With just a tablespoon of blood, B.C. researchers aim to transform cancer treatment
For the study, the researchers examined ctDNA samples collected from patients with metastatic prostate cancer.
Researchers at the Vancouver Prostate Centre and BC Cancer have developed a new blood test that provides unprecedented insight into a patient’s cancer make-up, potentially allowing doctors to better select treatment options that will improve patient outcomes.
The technology was outlined in a study published today in Nature.
The first-of-its-kind blood test analyzes the DNA that metastatic cancers shed into the bloodstream, known as circulating tumour DNA or ctDNA. By sequencing the entire genome of this ctDNA, the test reveals characteristics that are unique to each patient’s cancer, giving physicians new tools to develop more personalized treatment plans.
“With only a few drops of blood, we can uncover critical information about a person’s overall disease and how best to manage their cancer,” says senior author Dr. Alexander Wyatt, an assistant professor of urologic sciences at the University of British Columbia (UBC) and senior research scientist at the Vancouver Prostate Centre. “This test has the potential to help clinicians choose better tailored treatment options and to more efficiently detect treatment resistance, allowing clinicians to adjust clinical care as needed.”
For the study, which was funded in part through donations to the VGH and UBC Hospital Foundation and BC Cancer Foundation, the researchers examined ctDNA samples collected from patients with metastatic prostate cancer. Metastatic cancer — cancer that has spread to other organs in the body — is not often curable, and chemotherapy and newer targeted therapies may not work for all patients. Biopsies to help determine the best treatments for this type of cancer are rarely performed due to their invasive nature and the high risk of complications. This is often a major barrier in studying and treating this disease.
The researchers discovered that whole genome sequencing of ctDNA, conducted at the Michael Smith Genome Sciences Centre, provides a host of information about the different metastases spread throughout the body. Using newly developed computer programs, the researchers were able to pinpoint the unique genetic make-up of various cancer populations in the body to gain a more comprehensive understanding of the disease.
“Metastatic cancers are complex and our understanding of them has been limited,” says Dr. Wyatt. “Whereas traditional biopsies only provide a small snapshot of the disease, this new test is able to paint a more complete picture of metastases throughout the body, all from a simple and easy to perform blood test.”
The researchers say the information can also be used to help predict which treatments will be effective or ineffective in each patient.
“Every cancer is unique and every patient responds differently to treatment,” says Dr.

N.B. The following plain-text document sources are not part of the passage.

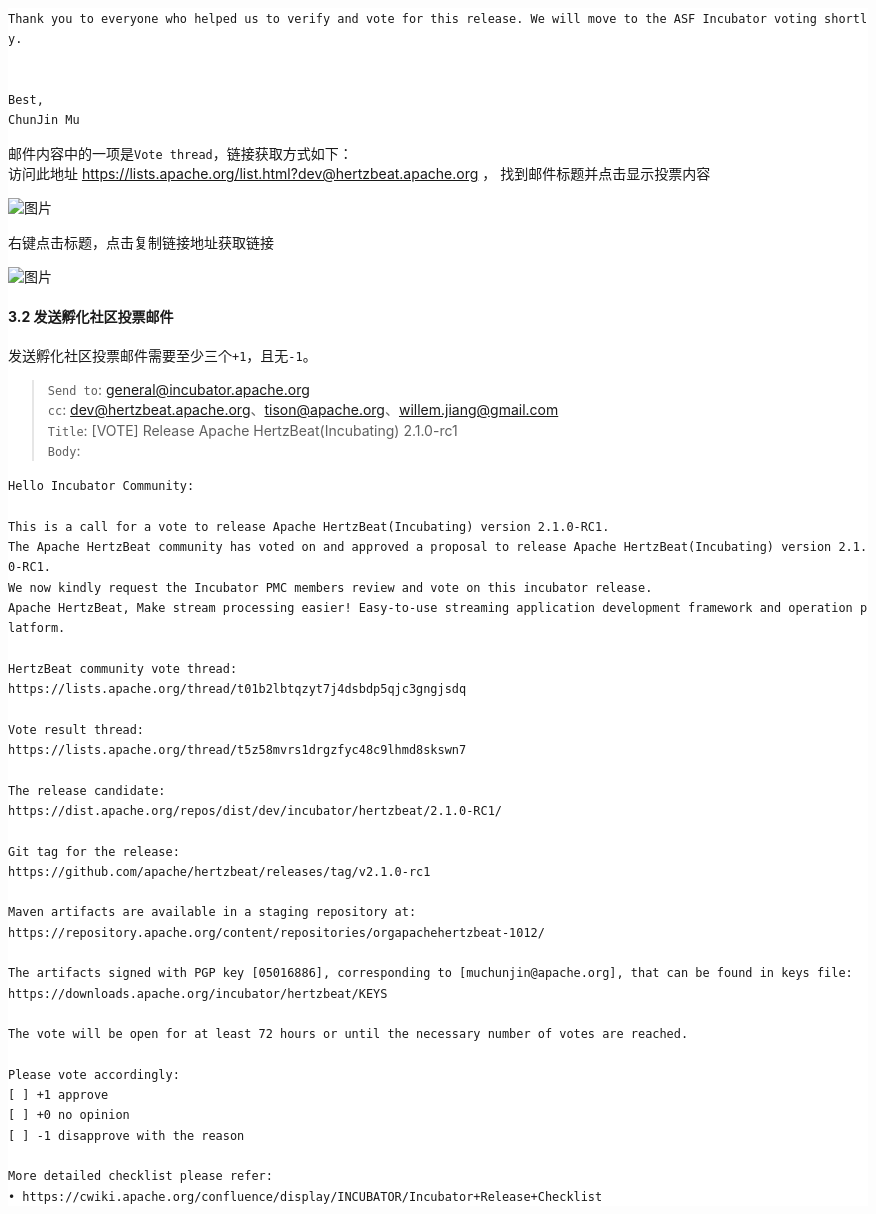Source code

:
 ```
Thank you to everyone who helped us to verify and vote for this release. We will move to the ASF Incubator voting shortly.


Best,
ChunJin Mu
```

邮件内容中的一项是`Vote thread`，链接获取方式如下：<br />
访问此地址 https://lists.apache.org/list.html?dev@hertzbeat.apache.org ， 找到邮件标题并点击显示投票内容

![图片](https://github.com/apache/streampark/assets/19602424/5755ed06-529f-4739-96a8-1ac13bbb21ea)

右键点击标题，点击复制链接地址获取链接

![图片](https://github.com/apache/streampark/assets/19602424/1616da5b-7891-45cc-b956-a0ba5e7ce874)

#### 3.2 发送孵化社区投票邮件

发送孵化社区投票邮件需要至少三个`+1`，且无`-1`。

> `Send to`: general@incubator.apache.org <br />
> `cc`: dev@hertzbeat.apache.org、tison@apache.org、willem.jiang@gmail.com <br />
> `Title`: [VOTE] Release Apache HertzBeat(Incubating) 2.1.0-rc1 <br />
> `Body`:

```
Hello Incubator Community:

This is a call for a vote to release Apache HertzBeat(Incubating) version 2.1.0-RC1.
The Apache HertzBeat community has voted on and approved a proposal to release Apache HertzBeat(Incubating) version 2.1.0-RC1.
We now kindly request the Incubator PMC members review and vote on this incubator release.
Apache HertzBeat, Make stream processing easier! Easy-to-use streaming application development framework and operation platform.

HertzBeat community vote thread:
https://lists.apache.org/thread/t01b2lbtqzyt7j4dsbdp5qjc3gngjsdq

Vote result thread:
https://lists.apache.org/thread/t5z58mvrs1drgzfyc48c9lhmd8skswn7

The release candidate:
https://dist.apache.org/repos/dist/dev/incubator/hertzbeat/2.1.0-RC1/

Git tag for the release:
https://github.com/apache/hertzbeat/releases/tag/v2.1.0-rc1

Maven artifacts are available in a staging repository at:
https://repository.apache.org/content/repositories/orgapachehertzbeat-1012/

The artifacts signed with PGP key [05016886], corresponding to [muchunjin@apache.org], that can be found in keys file:
https://downloads.apache.org/incubator/hertzbeat/KEYS

The vote will be open for at least 72 hours or until the necessary number of votes are reached.

Please vote accordingly:
[ ] +1 approve
[ ] +0 no opinion
[ ] -1 disapprove with the reason

More detailed checklist please refer:
• https://cwiki.apache.org/confluence/display/INCUBATOR/Incubator+Release+Checklist

```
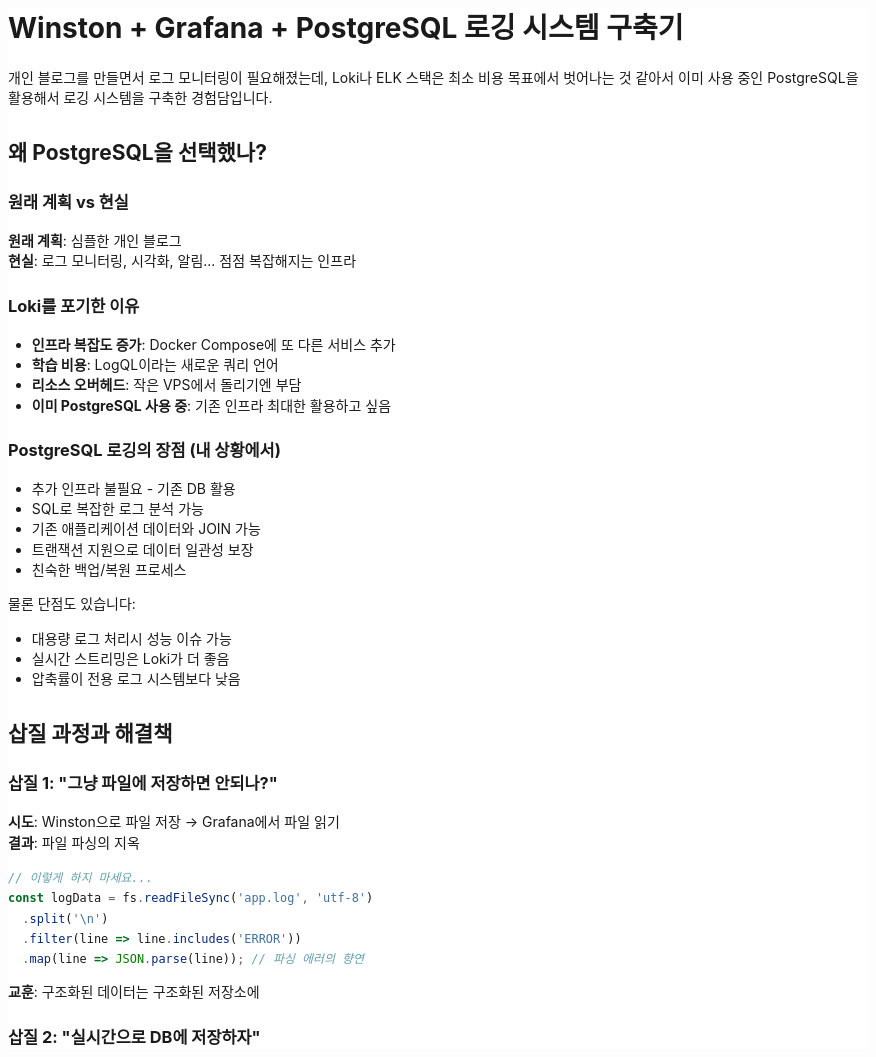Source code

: # Winston + Grafana + PostgreSQL 로깅 시스템 구축기

개인 블로그를 만들면서 로그 모니터링이 필요해졌는데, Loki나 ELK 스택은 최소 비용 목표에서 벗어나는 것 같아서 이미 사용 중인 PostgreSQL을 활용해서 로깅 시스템을 구축한 경험담입니다.

## 왜 PostgreSQL을 선택했나?

### 원래 계획 vs 현실

**원래 계획**: 심플한 개인 블로그  
**현실**: 로그 모니터링, 시각화, 알림... 점점 복잡해지는 인프라

### Loki를 포기한 이유

- **인프라 복잡도 증가**: Docker Compose에 또 다른 서비스 추가
- **학습 비용**: LogQL이라는 새로운 쿼리 언어
- **리소스 오버헤드**: 작은 VPS에서 돌리기엔 부담
- **이미 PostgreSQL 사용 중**: 기존 인프라 최대한 활용하고 싶음

### PostgreSQL 로깅의 장점 (내 상황에서)

- 추가 인프라 불필요 - 기존 DB 활용
- SQL로 복잡한 로그 분석 가능
- 기존 애플리케이션 데이터와 JOIN 가능
- 트랜잭션 지원으로 데이터 일관성 보장
- 친숙한 백업/복원 프로세스

물론 단점도 있습니다:
- 대용량 로그 처리시 성능 이슈 가능
- 실시간 스트리밍은 Loki가 더 좋음
- 압축률이 전용 로그 시스템보다 낮음

## 삽질 과정과 해결책

### 삽질 1: "그냥 파일에 저장하면 안되나?"

**시도**: Winston으로 파일 저장 → Grafana에서 파일 읽기  
**결과**: 파일 파싱의 지옥

```typescript
// 이렇게 하지 마세요...
const logData = fs.readFileSync('app.log', 'utf-8')
  .split('\n')
  .filter(line => line.includes('ERROR'))
  .map(line => JSON.parse(line)); // 파싱 에러의 향연
```

**교훈**: 구조화된 데이터는 구조화된 저장소에

### 삽질 2: "실시간으로 DB에 저장하자"
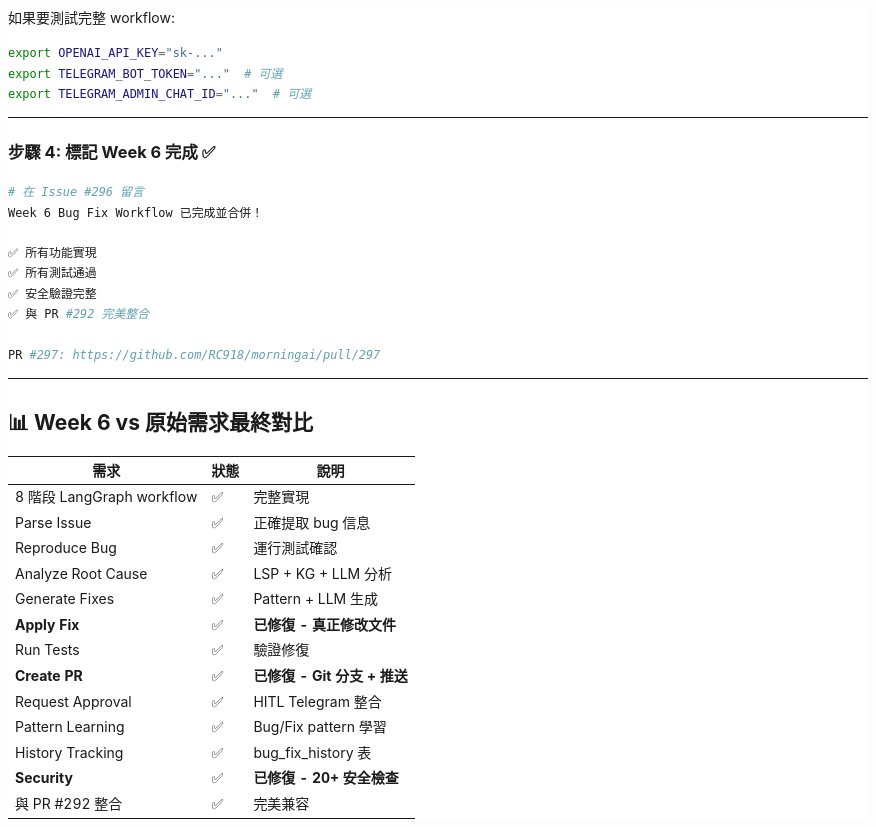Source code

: 如果要測試完整 workflow:

```bash
export OPENAI_API_KEY="sk-..."
export TELEGRAM_BOT_TOKEN="..."  # 可選
export TELEGRAM_ADMIN_CHAT_ID="..."  # 可選
```

---

### 步驟 4: 標記 Week 6 完成 ✅

```bash
# 在 Issue #296 留言
Week 6 Bug Fix Workflow 已完成並合併！

✅ 所有功能實現
✅ 所有測試通過
✅ 安全驗證完整
✅ 與 PR #292 完美整合

PR #297: https://github.com/RC918/morningai/pull/297
```

---

## 📊 Week 6 vs 原始需求最終對比

| 需求 | 狀態 | 說明 |
|------|------|------|
| 8 階段 LangGraph workflow | ✅ | 完整實現 |
| Parse Issue | ✅ | 正確提取 bug 信息 |
| Reproduce Bug | ✅ | 運行測試確認 |
| Analyze Root Cause | ✅ | LSP + KG + LLM 分析 |
| Generate Fixes | ✅ | Pattern + LLM 生成 |
| **Apply Fix** | ✅ | **已修復 - 真正修改文件** |
| Run Tests | ✅ | 驗證修復 |
| **Create PR** | ✅ | **已修復 - Git 分支 + 推送** |
| Request Approval | ✅ | HITL Telegram 整合 |
| Pattern Learning | ✅ | Bug/Fix pattern 學習 |
| History Tracking | ✅ | bug_fix_history 表 |
| **Security** | ✅ | **已修復 - 20+ 安全檢查** |
| 與 PR #292 整合 | ✅ | 完美兼容 |
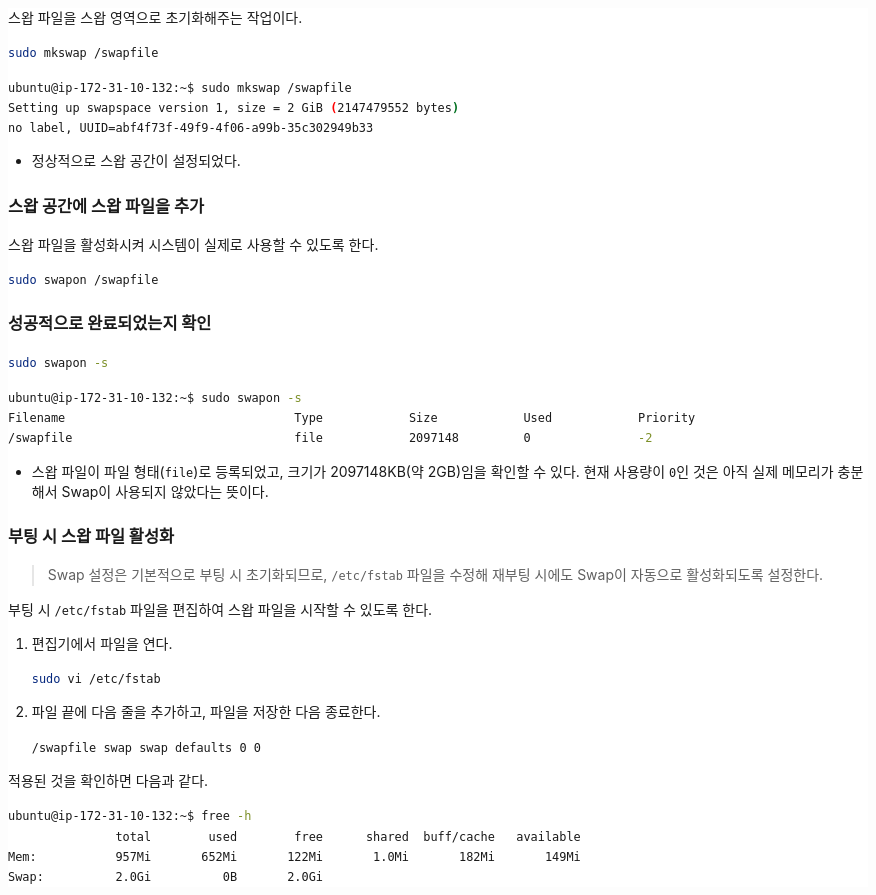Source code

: 스왑 파일을 스왑 영역으로 초기화해주는 작업이다.

```bash
sudo mkswap /swapfile
```

```bash
ubuntu@ip-172-31-10-132:~$ sudo mkswap /swapfile
Setting up swapspace version 1, size = 2 GiB (2147479552 bytes)
no label, UUID=abf4f73f-49f9-4f06-a99b-35c302949b33
```

- 정상적으로 스왑 공간이 설정되었다.

### 스왑 공간에 스왑 파일을 추가

스왑 파일을 활성화시켜 시스템이 실제로 사용할 수 있도록 한다.

```bash
sudo swapon /swapfile
```

### 성공적으로 완료되었는지 확인

```bash
sudo swapon -s
```

```bash
ubuntu@ip-172-31-10-132:~$ sudo swapon -s
Filename                                Type            Size            Used            Priority
/swapfile                               file            2097148         0               -2
```

- 스왑 파일이 파일 형태(`file`)로 등록되었고, 크기가 2097148KB(약 2GB)임을 확인할 수 있다. 현재 사용량이 `0`인 것은 아직 실제 메모리가 충분해서 Swap이 사용되지 않았다는 뜻이다.

### 부팅 시 스왑 파일 활성화

> Swap 설정은 기본적으로 부팅 시 초기화되므로, `/etc/fstab` 파일을 수정해 재부팅 시에도 Swap이 자동으로 활성화되도록 설정한다.
> 

부팅 시 `/etc/fstab` 파일을 편집하여 스왑 파일을 시작할 수 있도록 한다.

1. 편집기에서 파일을 연다.
    
    ```bash
    sudo vi /etc/fstab
    ```
    
2. 파일 끝에 다음 줄을 추가하고, 파일을 저장한 다음 종료한다.
    
    ```bash
    /swapfile swap swap defaults 0 0
    ```
    

적용된 것을 확인하면 다음과 같다.

```bash
ubuntu@ip-172-31-10-132:~$ free -h
               total        used        free      shared  buff/cache   available
Mem:           957Mi       652Mi       122Mi       1.0Mi       182Mi       149Mi
Swap:          2.0Gi          0B       2.0Gi
```
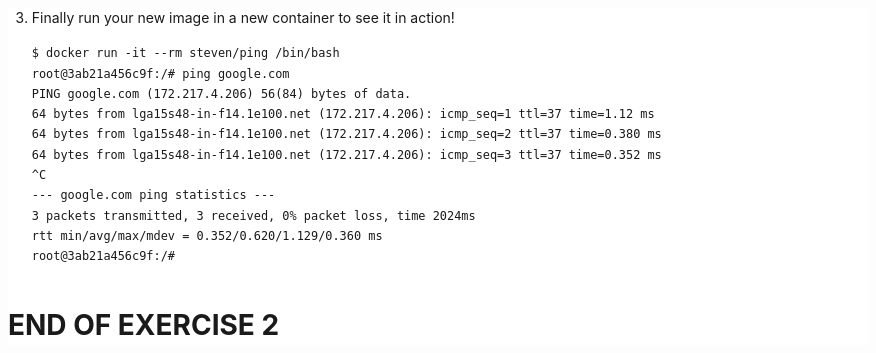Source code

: 3. Finally run your new image in a new container to see it in action!

    ```
    $ docker run -it --rm steven/ping /bin/bash
    root@3ab21a456c9f:/# ping google.com
    PING google.com (172.217.4.206) 56(84) bytes of data.
    64 bytes from lga15s48-in-f14.1e100.net (172.217.4.206): icmp_seq=1 ttl=37 time=1.12 ms
    64 bytes from lga15s48-in-f14.1e100.net (172.217.4.206): icmp_seq=2 ttl=37 time=0.380 ms
    64 bytes from lga15s48-in-f14.1e100.net (172.217.4.206): icmp_seq=3 ttl=37 time=0.352 ms
    ^C
    --- google.com ping statistics ---
    3 packets transmitted, 3 received, 0% packet loss, time 2024ms
    rtt min/avg/max/mdev = 0.352/0.620/1.129/0.360 ms
    root@3ab21a456c9f:/#
    ```

# END OF EXERCISE 2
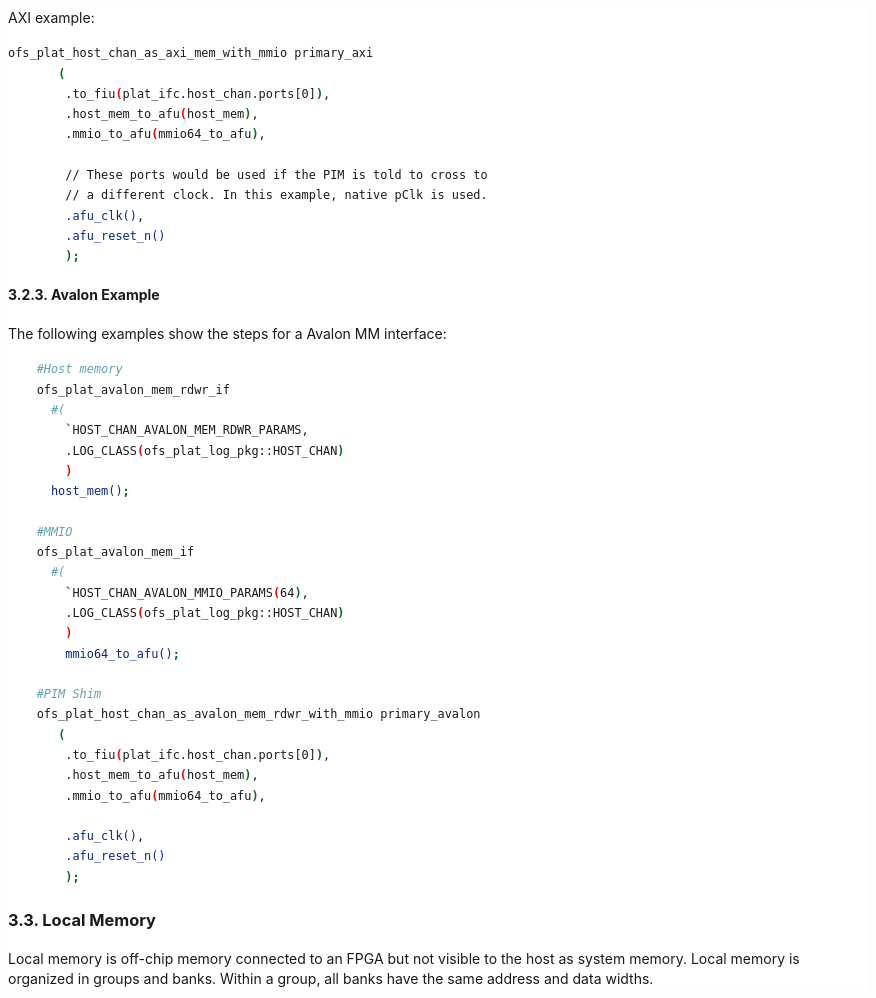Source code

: AXI example:
```sh
ofs_plat_host_chan_as_axi_mem_with_mmio primary_axi
       (
        .to_fiu(plat_ifc.host_chan.ports[0]),
        .host_mem_to_afu(host_mem),
        .mmio_to_afu(mmio64_to_afu),
 
        // These ports would be used if the PIM is told to cross to
        // a different clock. In this example, native pClk is used.
        .afu_clk(),
        .afu_reset_n()
        );
```

#### **3.2.3. Avalon Example**

The following examples show the steps for a Avalon MM interface:
```sh
    #Host memory	
    ofs_plat_avalon_mem_rdwr_if
      #(
        `HOST_CHAN_AVALON_MEM_RDWR_PARAMS,
        .LOG_CLASS(ofs_plat_log_pkg::HOST_CHAN)
        )
      host_mem();

    #MMIO
    ofs_plat_avalon_mem_if
      #(
        `HOST_CHAN_AVALON_MMIO_PARAMS(64),
        .LOG_CLASS(ofs_plat_log_pkg::HOST_CHAN)
        )
        mmio64_to_afu();
    
    #PIM Shim
    ofs_plat_host_chan_as_avalon_mem_rdwr_with_mmio primary_avalon
       (
        .to_fiu(plat_ifc.host_chan.ports[0]),
        .host_mem_to_afu(host_mem),
        .mmio_to_afu(mmio64_to_afu),

        .afu_clk(),
        .afu_reset_n()
        );

```

### **3.3. Local Memory**

Local memory is off-chip memory connected to an FPGA but not visible to the host as system memory.  Local memory is organized in groups and banks. Within a group, all banks have the same address and data widths.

Wyatt. “This new generation of ctDNA tests can help clinicians choose the treatment option that is most likely to benefit a patient.”
New insights into treatment resistance
While the number of cancer treatment options has expanded in recent years, a common problem is that eventually those treatments stop working. Drug resistance can develop over time as cancer cells accumulate molecular changes that make them less sensitive to a particular drug or treatment.
The study, co-led by Dr. Kim Nguyen Chi, medical oncologist and chief medical officer at BC Cancer, senior research scientist at Vancouver Prostate Centre and a professor in the Department of Medicine at UBC, sheds new light on how this resistance develops. By collecting multiple ctDNA samples over time, they were able to learn how cancer evolves in response to treatment. The findings revealed new genetic mechanisms of resistance to the most common drugs for treating metastatic prostate cancer and more broadly demonstrates how ctDNA profiling can be used to understand treatment resistance across other types of cancers.
“This technology can be applied across other types of cancer to understand how those tumours metastasize and how they eventually evade treatment,” says Dr. Wyatt. “It will also help us design the next generation of cancer therapies that more effectively target resistant disease.”
The researchers say that this minimally-invasive, relatively inexpensive and highly-scalable technology is now being deployed across large clinical trials. This includes leading-edge precision oncology clinical trials in Canadian cancer patients being conducted at BC Cancer and the Vancouver Prostate Centre.